- [What to produce]:
The reply should be the records repeated exactly, without any images.

- [Dataset]:
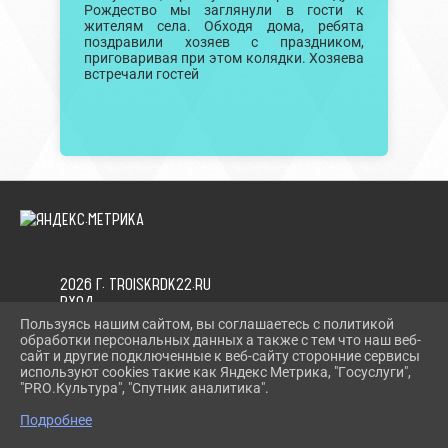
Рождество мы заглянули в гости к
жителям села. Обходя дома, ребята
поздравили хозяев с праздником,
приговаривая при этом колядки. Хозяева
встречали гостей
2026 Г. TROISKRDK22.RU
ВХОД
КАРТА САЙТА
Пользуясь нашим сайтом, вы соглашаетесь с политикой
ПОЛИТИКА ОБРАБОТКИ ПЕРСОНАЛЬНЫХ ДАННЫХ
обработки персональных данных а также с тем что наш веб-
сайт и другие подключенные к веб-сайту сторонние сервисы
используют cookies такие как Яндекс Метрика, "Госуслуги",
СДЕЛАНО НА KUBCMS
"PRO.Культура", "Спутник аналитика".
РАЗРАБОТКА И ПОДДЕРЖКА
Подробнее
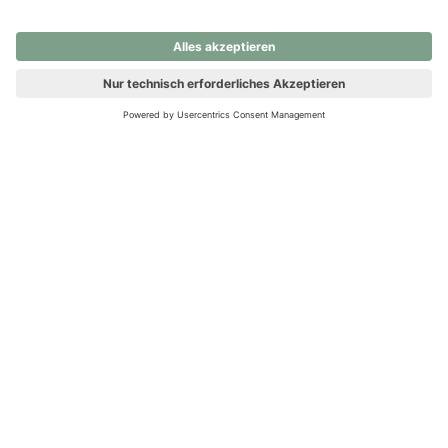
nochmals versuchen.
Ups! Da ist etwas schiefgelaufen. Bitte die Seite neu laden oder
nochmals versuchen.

- [Output for this exercise]:
Рождество мы заглянули в гости к
жителям села. Обходя дома, ребята
поздравили хозяев с праздником,
приговаривая при этом колядки. Хозяева
встречали гостей
2026 Г. TROISKRDK22.RU
ВХОД
КАРТА САЙТА
Пользуясь нашим сайтом, вы соглашаетесь с политикой
ПОЛИТИКА ОБРАБОТКИ ПЕРСОНАЛЬНЫХ ДАННЫХ
обработки персональных данных а также с тем что наш веб-
сайт и другие подключенные к веб-сайту сторонние сервисы
используют cookies такие как Яндекс Метрика, "Госуслуги",
СДЕЛАНО НА KUBCMS
"PRO.Культура", "Спутник аналитика".
РАЗРАБОТКА И ПОДДЕРЖКА
Подробнее
nochmals versuchen.
Ups! Da ist etwas schiefgelaufen. Bitte die Seite neu laden oder
nochmals versuchen.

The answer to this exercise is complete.